Números 20,1-13; 21,4-9

Toda actividad humana se purifique en el misterio pascual

Vaticano II

Gaudium et Spes 37-38

La Sagrada Escritura, con la que está de acuerdo la experiencia de los siglos, enseña a la familia humana que el progreso, que es un gran bien para el hombre, también encierra un grave peligro, pues una vez turbada la jerar­quía de valores y mezclado el bien con el mal, no le queda al hombre o al grupo más que el interés propio, excluido el de los demás.

De esta forma el mundo deja de ser el espacio de una auténtica fraternidad, mientras el creciente poder del hombre, por otro lado, amenaza con destruir al mismo género humano.

Si alguno, por consiguiente, se pregunta de qué manera es posible superar esa mísera condición, sepa que para el cristiano hay una respuesta: que toda la actividad del hombre, que por la soberbia y el desordenado amor propio se ve cada día en peligro, debe purificarse y ser llevada a su perfección en la cruz y resurrección de Cristo.

Pues el hombre, redimido por Cristo y hecho nueva creatura en el Espíritu Santo, puede y debe amar las cosas creadas por Dios. De Dios las recibe, y como procedentes continuamente de la mano de Dios, las mira y la respeta.

Por ellas da gracias a su Benefactor, y al disfrutar de todo lo creado y hacer uso de ello con pobreza y libertad de espíritu, llega a posesionarse verdaderamente del mundo, como quien no tiene nada, pero todo lo posee. Todo es vuestro, vosotros de Cristo, y Cristo de Dios.

La Palabra de Dios, por quien todo ha sido hecho, que se hizo a sí mismo carne y acampó en la tierra de los hombres, penetró como hombre perfecto en la historia del mundo tomándola en sí y recapitulándola. Él es quien nos revela que Dios es amor, y al mismo tiempo nos enseña que la ley fundamental de la perfección humana y, por consiguiente, de la transformación del mundo es el manda­miento nuevo del amor.

En consecuencia, a quienes creen en el amor divino les asegura que el camino del amor está abierto para el hombre y que el esfuerza por restaurar una fraternidad universal no es una utopía. Les advierte, al mismo tiempo, que esta caridad no se ha de poner solamente en la realización de grandes cosas, sino, y principalmente, en las circunstancias ordi­narias de la vida.

Al admitir la muerte por todos nosotros, pecadores, nos enseña con su ejemplo que hemos de llevar también la cruz, que la carne y el mundo cargan sobre los hombros de quienes buscan la paz y la justicia.

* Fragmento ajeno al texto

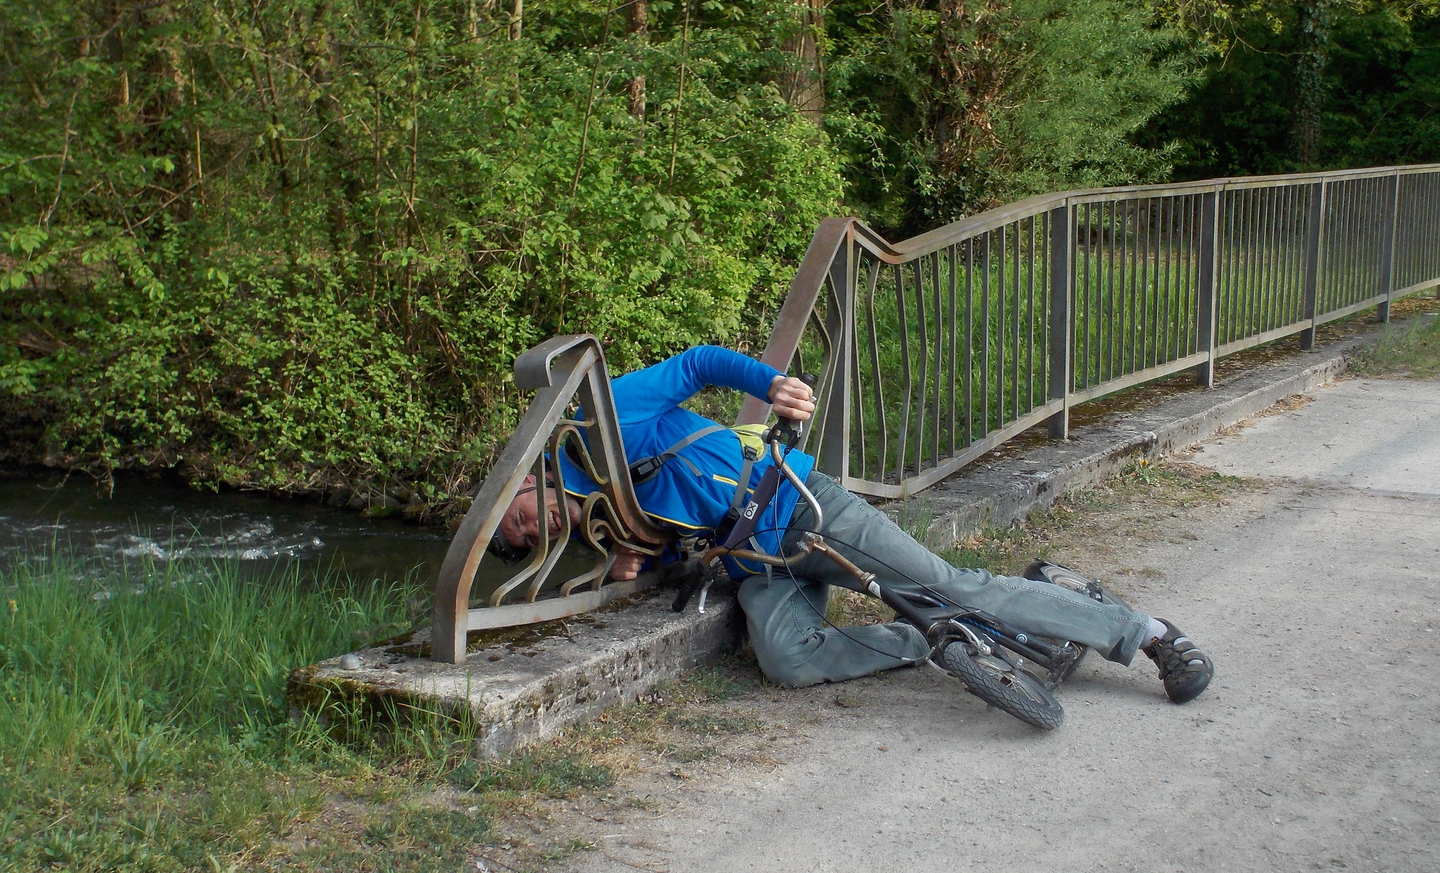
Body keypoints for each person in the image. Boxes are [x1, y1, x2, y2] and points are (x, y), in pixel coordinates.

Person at [491, 345, 1213, 704]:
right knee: (790, 661)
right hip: (759, 567)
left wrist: (767, 384)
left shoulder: (599, 421)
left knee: (956, 584)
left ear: (523, 478)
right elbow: (679, 534)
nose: (537, 529)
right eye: (530, 542)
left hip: (802, 506)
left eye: (522, 516)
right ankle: (928, 642)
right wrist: (639, 564)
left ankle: (1145, 633)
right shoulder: (599, 528)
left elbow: (694, 366)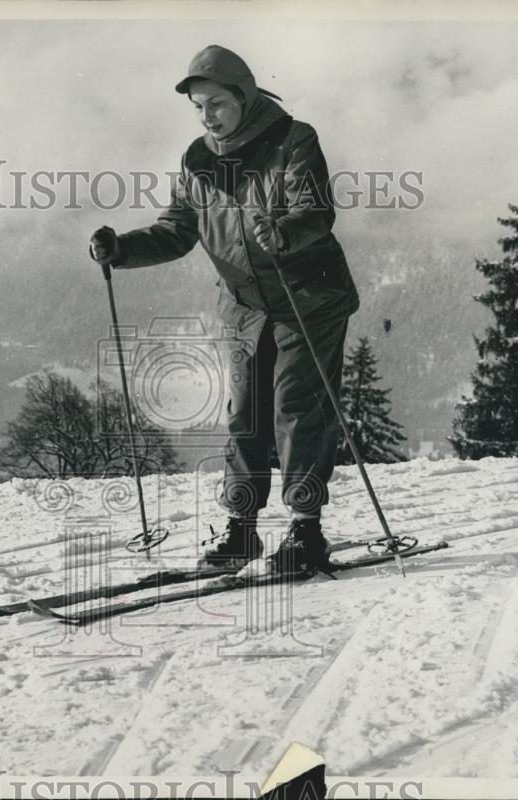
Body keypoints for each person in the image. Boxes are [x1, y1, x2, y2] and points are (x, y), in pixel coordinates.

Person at [89, 44, 359, 574]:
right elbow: (176, 230)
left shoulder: (292, 140)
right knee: (244, 417)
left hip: (306, 296)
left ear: (244, 96)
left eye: (216, 103)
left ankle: (306, 533)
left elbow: (316, 210)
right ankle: (242, 531)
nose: (207, 115)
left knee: (297, 411)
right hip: (244, 307)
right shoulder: (198, 161)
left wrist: (284, 232)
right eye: (198, 106)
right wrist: (121, 248)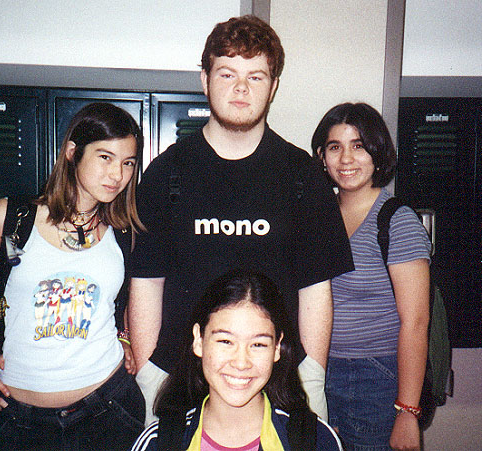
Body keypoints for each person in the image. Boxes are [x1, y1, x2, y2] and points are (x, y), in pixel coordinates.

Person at [128, 15, 354, 425]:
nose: (240, 88)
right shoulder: (166, 173)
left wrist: (311, 375)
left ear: (273, 87)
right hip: (177, 378)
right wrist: (148, 375)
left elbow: (316, 290)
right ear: (205, 79)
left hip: (281, 379)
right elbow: (145, 284)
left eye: (256, 76)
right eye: (227, 73)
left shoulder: (302, 175)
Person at [0, 102, 146, 450]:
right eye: (105, 157)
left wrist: (124, 336)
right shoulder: (10, 218)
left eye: (128, 163)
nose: (117, 175)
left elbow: (123, 298)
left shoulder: (122, 231)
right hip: (20, 421)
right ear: (72, 153)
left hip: (108, 411)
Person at [311, 102, 431, 450]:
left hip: (376, 377)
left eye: (359, 146)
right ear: (322, 156)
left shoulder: (397, 220)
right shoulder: (318, 216)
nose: (346, 158)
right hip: (317, 370)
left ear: (377, 153)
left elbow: (416, 322)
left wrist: (407, 411)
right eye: (335, 147)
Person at [130, 270, 343, 451]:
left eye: (258, 344)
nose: (241, 363)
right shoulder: (159, 441)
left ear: (277, 348)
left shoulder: (314, 440)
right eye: (225, 341)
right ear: (198, 340)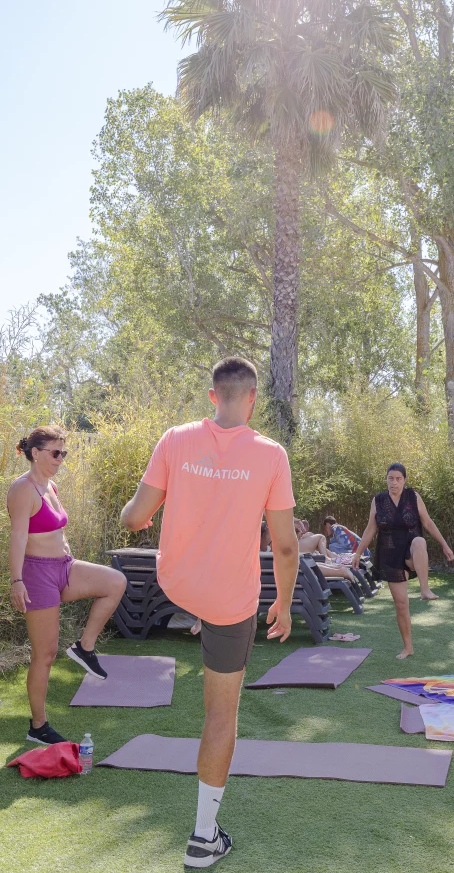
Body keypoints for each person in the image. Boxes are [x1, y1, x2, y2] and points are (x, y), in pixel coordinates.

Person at [120, 357, 299, 869]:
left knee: (188, 593)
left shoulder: (174, 439)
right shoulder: (271, 454)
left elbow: (134, 518)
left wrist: (147, 511)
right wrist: (283, 605)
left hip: (175, 582)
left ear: (212, 395)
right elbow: (285, 548)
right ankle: (203, 838)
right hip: (228, 600)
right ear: (252, 399)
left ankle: (186, 614)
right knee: (220, 716)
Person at [7, 424, 127, 745]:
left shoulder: (51, 486)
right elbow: (18, 538)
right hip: (37, 575)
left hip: (64, 567)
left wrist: (68, 550)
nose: (61, 458)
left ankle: (84, 647)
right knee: (44, 654)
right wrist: (16, 580)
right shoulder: (23, 490)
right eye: (56, 453)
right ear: (35, 453)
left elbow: (57, 527)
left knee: (115, 582)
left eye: (64, 453)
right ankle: (39, 725)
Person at [351, 463, 454, 659]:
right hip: (389, 553)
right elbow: (370, 529)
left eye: (398, 479)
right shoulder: (379, 500)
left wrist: (444, 545)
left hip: (411, 551)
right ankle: (408, 647)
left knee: (420, 541)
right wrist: (358, 553)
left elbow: (428, 522)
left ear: (404, 480)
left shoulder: (413, 497)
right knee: (401, 604)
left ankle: (425, 589)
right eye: (391, 478)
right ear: (386, 479)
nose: (394, 482)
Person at [294, 519, 358, 584]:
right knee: (320, 538)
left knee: (309, 563)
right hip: (296, 566)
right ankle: (338, 567)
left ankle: (337, 566)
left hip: (298, 562)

Constituido Señor por su resurrección, Cris­to, a quien se ha dado todo poder en el cielo y en la tierra, obra ya en los corazones de los hombres por la virtud de su Espíritu, no sólo excitando en ellos la sed de la vida futura, sino animando, purificando y robusteciendo asi­mismo los generosos deseos con que la familia humana se esfuerza por humanizar su propia vida y someter toda la tierra a este fin.

Pero son diversos los dones del Espíritu: mientras a unos los llama para que den abierto testimonio con su deseo de la patria celeste y lo conserven vivo en la familia humana, a otros los llama para que se entreguen con un servicio terreno a los hombres, preparando así, con este ministerio, la materia del reino celeste.

A todos, sin embargo, los libera para que, abnegado el amor propio y empleado todo el esfuerzo terreno en la vida humana, dilaten su preocupación hacia los tiempos futuros, cuando la humanidad entera llegará a ser una oblación acepta a Dios.